ACTIVITY: Transcribe the listing below in full, exactly, with no images.

GIVEN ENTRIES:
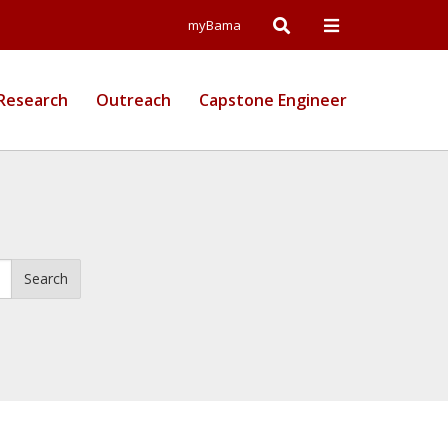
Open
Open
myBama
Search
Campus
Research
Outreach
Capstone Engineer
Wide
Menu
Search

ANSWER TO THIS PROBLEM:
Open
Open
myBama
Search
Campus
Research
Outreach
Capstone Engineer
Wide
Menu
Search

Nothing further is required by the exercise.